According to a third aspect of the present invention, in the first or second aspect, the noble metal catalyst in the oxyhydrogen reactor is an inorganic carrier having a specific surface area of 250 m ² / g or less. As a result, since the noble metal catalyst is used as an inorganic carrier, the adsorption of carbon dioxide gas to the noble metal catalyst is sufficiently prevented. Therefore, the gas concentration of carbon dioxide gas having an extremely low concentration of, for example, 100 ppm or less can be accurately controlled. There is an effect that it becomes possible to do.

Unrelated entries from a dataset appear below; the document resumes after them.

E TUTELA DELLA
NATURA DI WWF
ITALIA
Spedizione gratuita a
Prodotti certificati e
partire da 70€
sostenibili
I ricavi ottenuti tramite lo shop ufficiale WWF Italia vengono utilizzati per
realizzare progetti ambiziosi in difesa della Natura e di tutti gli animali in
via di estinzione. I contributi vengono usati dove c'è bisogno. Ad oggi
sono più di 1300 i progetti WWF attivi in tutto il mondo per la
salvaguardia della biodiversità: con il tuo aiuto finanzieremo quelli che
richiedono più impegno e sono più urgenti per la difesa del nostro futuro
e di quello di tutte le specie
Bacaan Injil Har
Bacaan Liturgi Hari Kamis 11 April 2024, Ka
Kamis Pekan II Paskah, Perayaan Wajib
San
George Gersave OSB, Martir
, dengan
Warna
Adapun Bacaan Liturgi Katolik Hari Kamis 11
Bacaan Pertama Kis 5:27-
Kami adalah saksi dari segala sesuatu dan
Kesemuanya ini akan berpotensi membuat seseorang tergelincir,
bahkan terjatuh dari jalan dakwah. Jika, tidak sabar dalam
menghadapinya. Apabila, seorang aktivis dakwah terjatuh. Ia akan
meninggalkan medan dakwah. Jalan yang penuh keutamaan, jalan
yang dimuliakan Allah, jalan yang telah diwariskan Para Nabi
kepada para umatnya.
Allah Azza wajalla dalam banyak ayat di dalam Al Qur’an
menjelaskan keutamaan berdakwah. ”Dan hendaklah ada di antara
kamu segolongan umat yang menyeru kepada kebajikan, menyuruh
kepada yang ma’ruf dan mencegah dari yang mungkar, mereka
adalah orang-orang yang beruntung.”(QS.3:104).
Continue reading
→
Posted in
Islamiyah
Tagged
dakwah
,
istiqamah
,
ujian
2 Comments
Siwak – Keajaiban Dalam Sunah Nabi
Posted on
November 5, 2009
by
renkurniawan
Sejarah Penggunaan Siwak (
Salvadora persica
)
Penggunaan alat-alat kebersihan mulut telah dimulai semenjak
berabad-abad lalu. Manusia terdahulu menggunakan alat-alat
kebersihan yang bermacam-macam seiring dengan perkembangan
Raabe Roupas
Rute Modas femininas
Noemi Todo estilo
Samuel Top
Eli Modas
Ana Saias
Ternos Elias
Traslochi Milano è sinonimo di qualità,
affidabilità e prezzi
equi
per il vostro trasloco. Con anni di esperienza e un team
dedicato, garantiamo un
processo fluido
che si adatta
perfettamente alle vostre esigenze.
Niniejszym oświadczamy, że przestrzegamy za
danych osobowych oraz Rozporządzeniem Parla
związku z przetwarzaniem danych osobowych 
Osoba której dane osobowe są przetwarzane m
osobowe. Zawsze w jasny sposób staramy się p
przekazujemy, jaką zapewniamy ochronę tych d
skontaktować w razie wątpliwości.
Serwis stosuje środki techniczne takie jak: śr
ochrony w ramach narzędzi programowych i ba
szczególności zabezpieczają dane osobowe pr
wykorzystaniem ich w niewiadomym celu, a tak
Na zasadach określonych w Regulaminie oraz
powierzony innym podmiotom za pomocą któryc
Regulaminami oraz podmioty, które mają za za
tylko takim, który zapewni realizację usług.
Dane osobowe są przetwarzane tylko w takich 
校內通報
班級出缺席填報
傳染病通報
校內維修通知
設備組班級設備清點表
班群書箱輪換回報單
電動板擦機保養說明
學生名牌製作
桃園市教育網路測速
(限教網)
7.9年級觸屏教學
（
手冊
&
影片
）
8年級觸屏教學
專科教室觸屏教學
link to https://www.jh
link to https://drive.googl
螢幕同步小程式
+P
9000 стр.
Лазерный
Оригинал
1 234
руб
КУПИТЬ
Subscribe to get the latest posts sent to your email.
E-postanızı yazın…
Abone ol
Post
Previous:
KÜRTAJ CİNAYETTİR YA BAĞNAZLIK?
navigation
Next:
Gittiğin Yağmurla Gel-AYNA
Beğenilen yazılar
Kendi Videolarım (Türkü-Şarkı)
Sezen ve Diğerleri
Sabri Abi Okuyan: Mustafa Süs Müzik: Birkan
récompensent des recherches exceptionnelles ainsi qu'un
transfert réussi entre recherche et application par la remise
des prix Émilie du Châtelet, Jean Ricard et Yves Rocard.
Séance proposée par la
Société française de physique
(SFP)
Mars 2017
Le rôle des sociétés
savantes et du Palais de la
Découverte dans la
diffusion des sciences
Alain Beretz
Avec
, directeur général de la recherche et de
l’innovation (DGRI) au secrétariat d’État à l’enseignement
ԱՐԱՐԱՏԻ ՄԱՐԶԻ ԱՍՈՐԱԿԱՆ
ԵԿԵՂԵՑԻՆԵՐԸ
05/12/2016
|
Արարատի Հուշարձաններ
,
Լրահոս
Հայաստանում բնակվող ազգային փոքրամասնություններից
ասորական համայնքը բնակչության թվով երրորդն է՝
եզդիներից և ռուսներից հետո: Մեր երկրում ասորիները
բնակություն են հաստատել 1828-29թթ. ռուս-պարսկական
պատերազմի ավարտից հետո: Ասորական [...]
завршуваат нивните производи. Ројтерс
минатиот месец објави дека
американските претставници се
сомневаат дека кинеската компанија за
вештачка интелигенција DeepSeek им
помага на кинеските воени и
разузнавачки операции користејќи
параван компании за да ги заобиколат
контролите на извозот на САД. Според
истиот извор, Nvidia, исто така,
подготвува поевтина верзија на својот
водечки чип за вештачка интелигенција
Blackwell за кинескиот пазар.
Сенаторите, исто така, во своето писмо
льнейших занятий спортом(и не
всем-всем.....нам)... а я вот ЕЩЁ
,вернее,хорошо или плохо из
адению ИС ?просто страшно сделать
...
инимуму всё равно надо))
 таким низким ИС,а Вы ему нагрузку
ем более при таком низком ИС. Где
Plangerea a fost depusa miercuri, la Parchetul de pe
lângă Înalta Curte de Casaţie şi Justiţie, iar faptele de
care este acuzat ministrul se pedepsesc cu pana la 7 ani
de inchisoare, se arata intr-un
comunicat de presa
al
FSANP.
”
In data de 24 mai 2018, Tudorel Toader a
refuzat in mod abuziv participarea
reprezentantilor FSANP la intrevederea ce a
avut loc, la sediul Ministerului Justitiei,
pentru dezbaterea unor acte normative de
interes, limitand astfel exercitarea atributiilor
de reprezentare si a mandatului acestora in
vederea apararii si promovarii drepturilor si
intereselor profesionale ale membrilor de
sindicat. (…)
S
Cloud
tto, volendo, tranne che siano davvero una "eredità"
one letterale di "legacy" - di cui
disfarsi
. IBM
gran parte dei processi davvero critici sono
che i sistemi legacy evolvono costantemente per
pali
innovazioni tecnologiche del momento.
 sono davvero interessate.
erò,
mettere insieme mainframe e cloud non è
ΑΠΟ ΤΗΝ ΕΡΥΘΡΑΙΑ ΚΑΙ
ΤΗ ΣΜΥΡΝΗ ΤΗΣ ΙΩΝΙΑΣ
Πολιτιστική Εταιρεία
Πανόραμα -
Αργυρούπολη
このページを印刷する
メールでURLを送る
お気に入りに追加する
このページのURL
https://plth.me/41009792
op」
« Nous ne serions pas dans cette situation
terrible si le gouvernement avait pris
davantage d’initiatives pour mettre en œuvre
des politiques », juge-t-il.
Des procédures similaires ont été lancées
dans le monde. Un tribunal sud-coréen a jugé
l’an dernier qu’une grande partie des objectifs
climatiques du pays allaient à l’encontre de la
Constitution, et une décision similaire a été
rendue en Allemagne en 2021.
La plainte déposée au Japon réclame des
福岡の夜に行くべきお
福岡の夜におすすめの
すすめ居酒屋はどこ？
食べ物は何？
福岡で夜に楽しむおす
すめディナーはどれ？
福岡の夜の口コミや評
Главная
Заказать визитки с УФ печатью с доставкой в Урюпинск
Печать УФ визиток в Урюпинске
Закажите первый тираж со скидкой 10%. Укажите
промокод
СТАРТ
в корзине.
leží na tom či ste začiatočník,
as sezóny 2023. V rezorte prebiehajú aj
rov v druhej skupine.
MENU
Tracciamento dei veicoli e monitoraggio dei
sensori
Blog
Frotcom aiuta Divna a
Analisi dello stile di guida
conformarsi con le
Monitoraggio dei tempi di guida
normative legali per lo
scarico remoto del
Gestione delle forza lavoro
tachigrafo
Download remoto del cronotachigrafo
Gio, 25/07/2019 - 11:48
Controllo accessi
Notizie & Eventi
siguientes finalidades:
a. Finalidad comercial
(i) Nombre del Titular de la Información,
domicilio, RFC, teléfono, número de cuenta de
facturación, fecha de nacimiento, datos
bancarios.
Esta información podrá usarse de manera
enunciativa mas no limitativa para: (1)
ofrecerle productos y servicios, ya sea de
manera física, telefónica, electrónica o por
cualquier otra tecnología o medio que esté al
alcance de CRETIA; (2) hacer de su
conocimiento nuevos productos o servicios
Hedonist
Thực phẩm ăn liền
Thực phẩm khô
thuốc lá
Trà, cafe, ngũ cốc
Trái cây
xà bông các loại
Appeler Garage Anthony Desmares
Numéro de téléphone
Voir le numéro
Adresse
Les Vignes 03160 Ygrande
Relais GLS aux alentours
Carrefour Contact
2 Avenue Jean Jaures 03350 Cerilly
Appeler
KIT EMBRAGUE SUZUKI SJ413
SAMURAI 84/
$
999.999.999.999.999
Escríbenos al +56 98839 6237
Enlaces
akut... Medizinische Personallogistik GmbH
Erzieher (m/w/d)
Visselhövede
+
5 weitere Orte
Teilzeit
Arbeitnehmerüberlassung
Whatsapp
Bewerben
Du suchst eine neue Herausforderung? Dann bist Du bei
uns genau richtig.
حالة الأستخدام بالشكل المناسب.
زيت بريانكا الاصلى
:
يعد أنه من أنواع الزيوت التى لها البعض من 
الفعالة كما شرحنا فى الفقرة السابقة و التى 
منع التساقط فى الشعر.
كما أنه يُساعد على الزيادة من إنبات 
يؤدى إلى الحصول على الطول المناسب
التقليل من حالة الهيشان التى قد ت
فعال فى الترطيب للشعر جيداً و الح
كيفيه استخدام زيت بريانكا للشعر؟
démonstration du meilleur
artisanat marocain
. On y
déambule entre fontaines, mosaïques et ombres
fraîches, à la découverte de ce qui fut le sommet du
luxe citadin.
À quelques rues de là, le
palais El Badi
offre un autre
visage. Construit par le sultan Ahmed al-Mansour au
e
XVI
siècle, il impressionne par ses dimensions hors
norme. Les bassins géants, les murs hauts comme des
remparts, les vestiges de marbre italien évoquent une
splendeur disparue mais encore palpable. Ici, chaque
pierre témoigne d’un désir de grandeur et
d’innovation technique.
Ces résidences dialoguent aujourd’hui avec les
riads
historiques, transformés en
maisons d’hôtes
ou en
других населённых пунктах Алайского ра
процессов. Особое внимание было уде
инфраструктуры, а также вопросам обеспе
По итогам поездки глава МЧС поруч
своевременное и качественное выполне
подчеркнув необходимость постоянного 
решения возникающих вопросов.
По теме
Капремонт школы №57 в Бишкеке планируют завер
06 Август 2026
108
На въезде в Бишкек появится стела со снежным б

According to a fourth aspect of the present invention, in the first aspect, hydrogen is supplied to the circulating gas in a more excess amount, whereby methane gas is produced by a side reaction between hydrogen and carbon dioxide gas in the oxyhydrogen reactor. However, this concentration is controllable. As a result, by producing methane gas that may exist in the underground environment, the underground environment can be simulated more accurately.

[Brief description of drawings]

FIG. 1 is a process diagram of an underground environment simulation device.

FIG. 2 is a graph showing the relationship between the specific surface area of a carrier of a noble metal catalyst, the oxygen concentration (column inlet), and the carbon dioxide concentration (column inlet / outlet differential pressure).

FIG. 3 is a process diagram of a conventional underground environment simulation device.

[Explanation of symbols]

1 Airtight Chamber 2 Gas Circulation Device 4 Exhaust Control Valve 5 Exhaust Gas Pressure Regulator 6 Gas Circulation System 12 Nitrogen (N ₂ ) Gas Supply System 26 Carbonate (CO ₂ ) Gas Supply System 27 Mixing (N ₂ / H ₂ ) Gas supply system 20 Pressure feeding process 21 Carbon dioxide absorption process 22 Hydrogen oxyhydrogen reaction process 23 Steam separation process 33a Pre-heater 33b Main heater 40 Information processing device 41 Gas concentration monitor

Front page continuation (72) Inventor Toshio Iwata 1-8-2 Marunouchi, Chiyoda-ku, Tokyo Kobe Steel Co., Ltd. Tokyo Head Office (72) Kenji Yamaguchi 4-1-1 Bingocho, Chuo-ku, Osaka-shi, Osaka No. 3 Kobe Steel, Ltd. Osaka branch office

Claims (4)

[Claims] 1. A sealed box having an atmosphere sealed inside and outside, and a gas circulating device for supplying and collecting a circulating gas of a predetermined component to the sealed box, wherein the gas circulating device is provided with the circulating gas. On the other hand, an inert gas supply unit that supplies an inert gas, a concentration measuring unit that measures the gas concentration of each component in the circulating gas, and hydrogen supplied according to the gas concentration of oxygen in the circulating gas. An oxyhydrogen reactor having a noble metal catalyst for reacting with the oxygen, and a carbon dioxide gas supply means for supplying carbon dioxide gas to the circulating gas so that the gas concentration of the carbon dioxide gas in the circulating gas becomes a predetermined concentration. An underground environment simulation device characterized in that it has. 2. The underground environment simulation device according to claim 1, further comprising heating means for the precious metal catalyst and the circulating gas in the oxyhydrogen reactor. 3. The underground environment simulation device according to claim 1, wherein the noble metal catalyst in the oxyhydrogen reactor is an inorganic carrier and has a specific surface area of 250 m ² / g or less. 4. The supply of excessive hydrogen to the circulating gas according to claim 1, whereby methane gas is produced by a side reaction between hydrogen and carbon dioxide gas in the oxyhydrogen reactor, and the concentration thereof is controlled. An underground environment simulation device characterized by being enabled.